*課題文*:
耐震基準を解説した文章を、最後の文の直後から書き継ぎなさい。

*提示文*:
==========

日本は地震大国と呼ばれるほど地震の多い国です。普段の生活を安心しておくれるためには、万が一の大きな地震でも倒壊しない建物であることが求められ、そのためには地震に対して強度を持った耐震性を有していることが大切です。建物には地震により倒壊しないための耐震基準が定められています。
これから住宅の購入や改築を検討されている方は地震に対して強い建物であるかちゃんと判断していくことが大切ですので、この記事でお伝えする新耐震基準とはなにか押さえておきましょう。
旧耐震基準と新耐震基準の違い

引用:国土交通省 住宅・建築物の耐震化について
現在の住宅には旧耐震基準と新耐震基準で建てられている建物の2つがあります。耐震基準とは一定の強さの地震に対して倒壊または損壊しない構造をもつ建物を建てられるように建築基準法が定めている基準のことです。

==========

*記録一覧*:

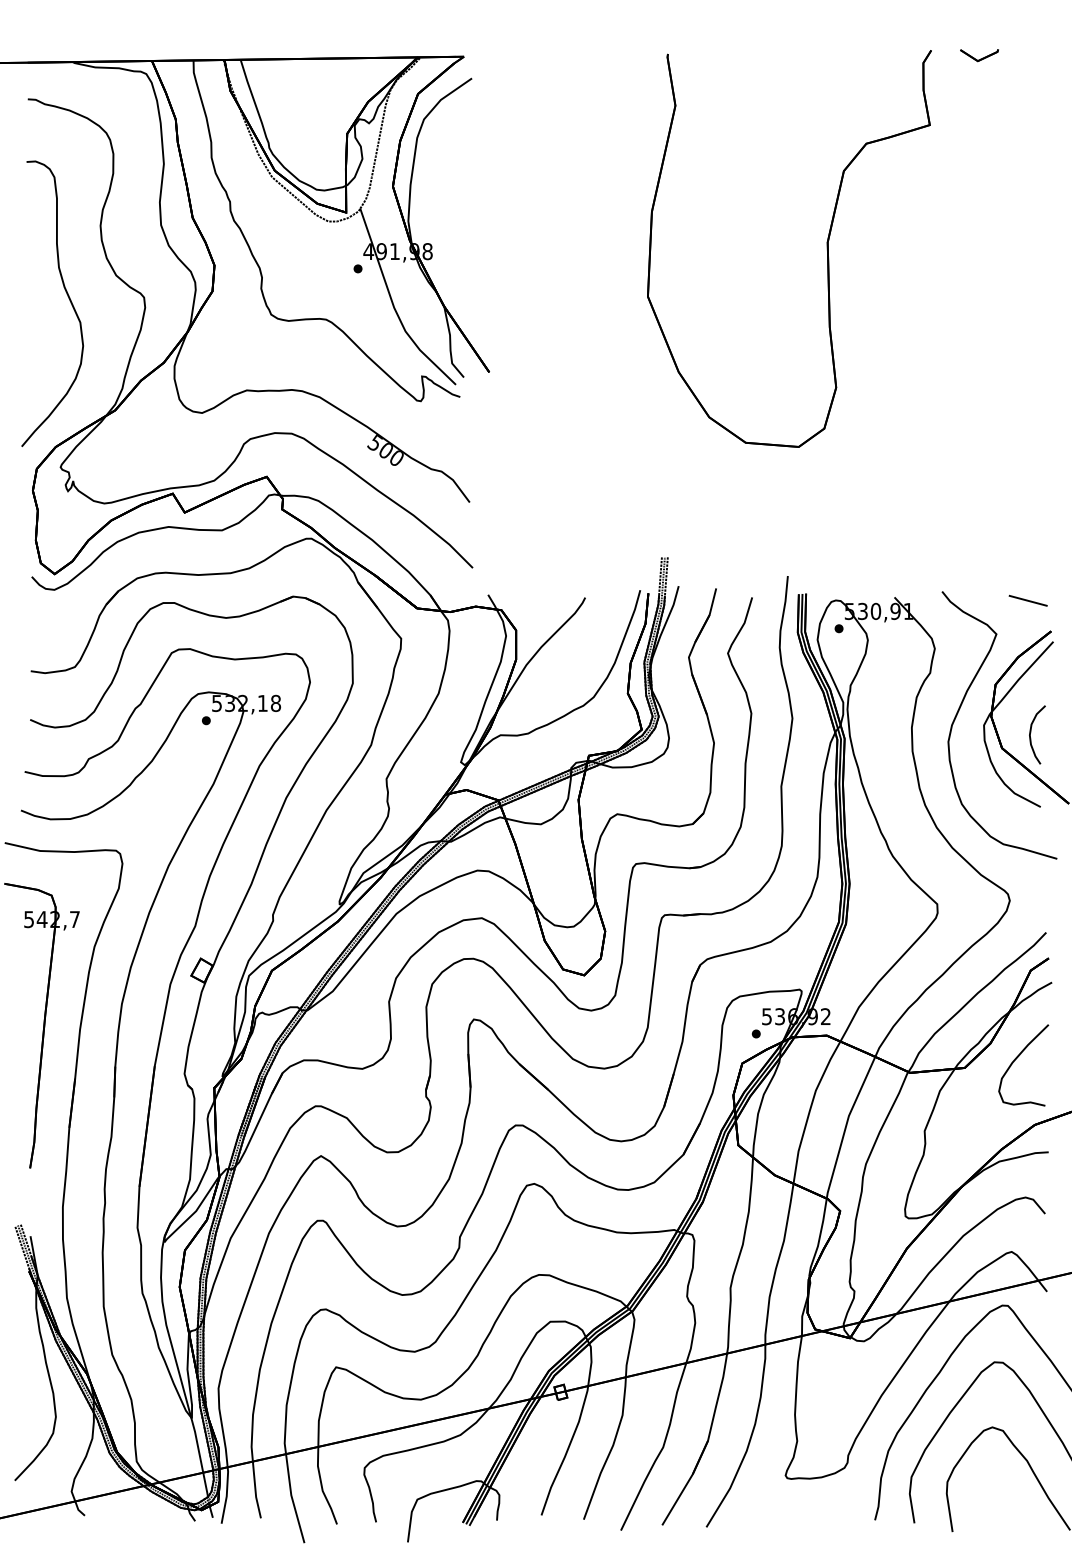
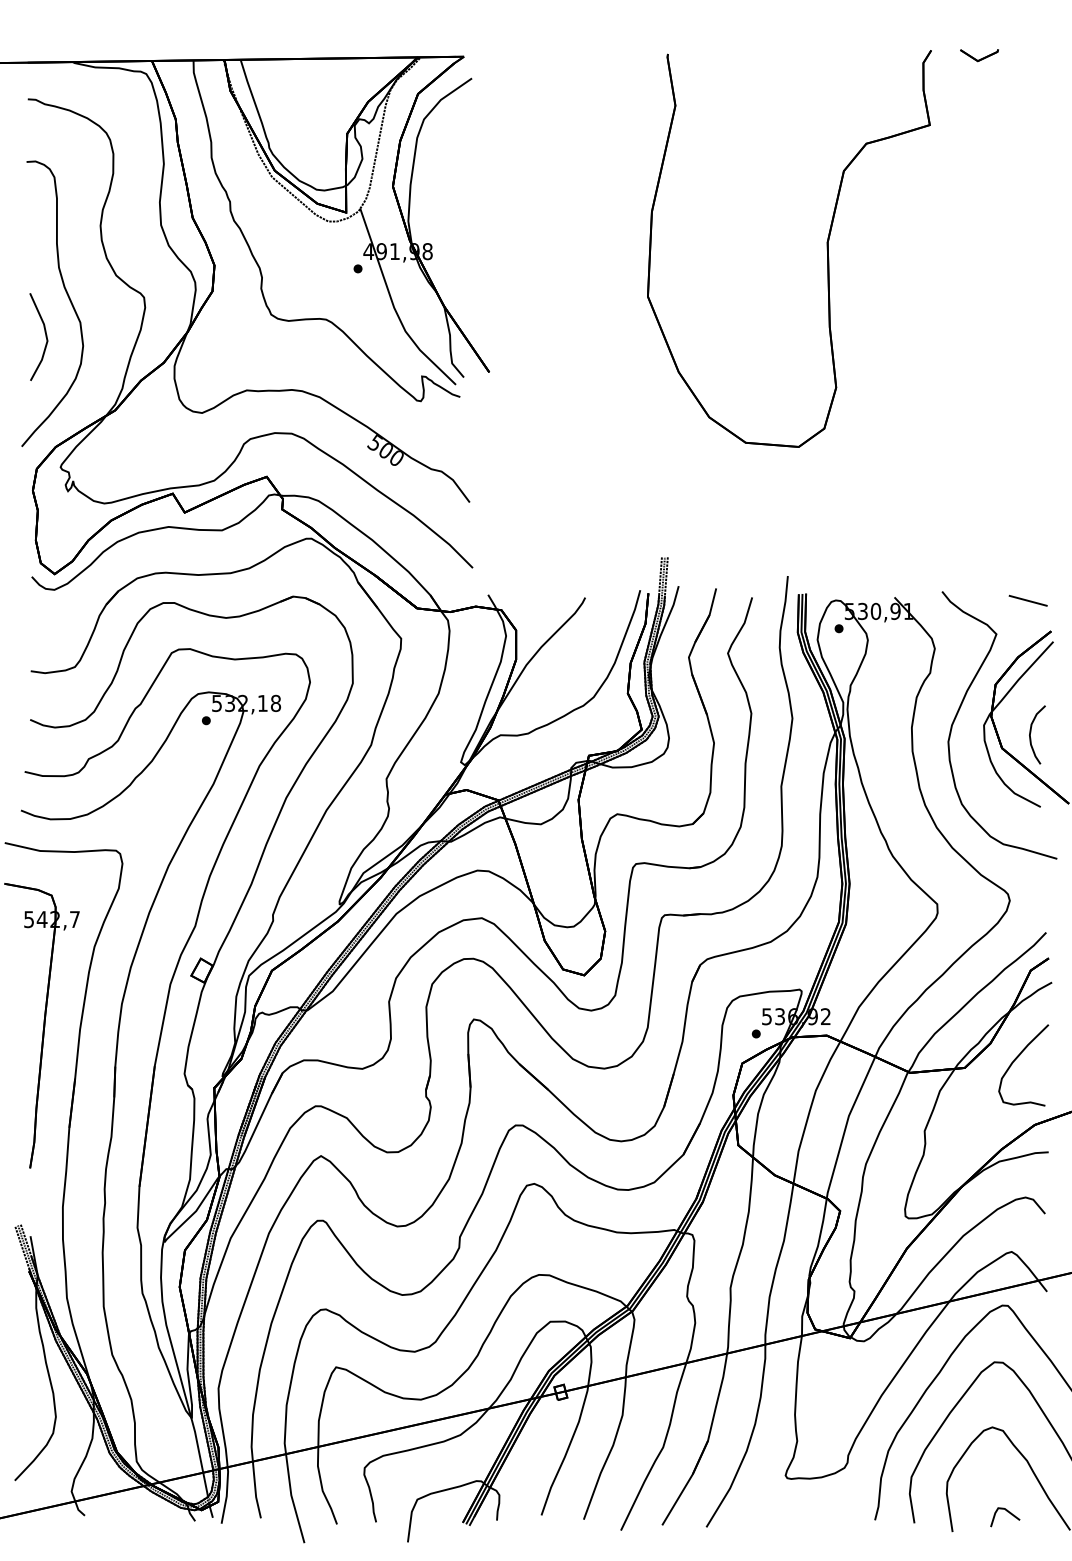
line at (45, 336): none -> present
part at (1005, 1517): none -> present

==========

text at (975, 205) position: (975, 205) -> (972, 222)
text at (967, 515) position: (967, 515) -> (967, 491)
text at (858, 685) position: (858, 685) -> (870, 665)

==========

*解答*:
日本は地震活動が活発な環太平洋帯に位置しているため、これまで頻繁に大きな地震が発生しており、1995年1月17日に発生した兵庫県南部地震(阪神・淡路大震災)では約25万棟の家屋が全半壊。倒壊した家屋のほとんどが古い木造住宅であったことが報告されています。
その中で比較的被害が少なかったのが新耐震基準の建物で、これは震度5強程度の地震でほとんど損傷しないこと、震度6強〜7程度の揺れでも倒壊・崩壊せず安全を確保できることを前提とした基準になります。旧耐震基準基準は1950年施工され1981年まで適用された耐震基準のことを指し、1981年に改正された新耐震基準を満たさない構造の建物になります。
旧耐震基準は震度5強程度の地震でほとんど損傷しないことを前提とした基準ですが、1978年(昭和53年)宮城県沖地震後、耐震設計が見直され現在の新耐震基準が誕生しました。新耐震基準と旧耐震基準の境は「1981年(昭和56年)5月31日までが旧耐震基準」「1981年(昭和56年)6月1日以降が新耐震基準」とされています。
どれくらいの地震に耐えられるの?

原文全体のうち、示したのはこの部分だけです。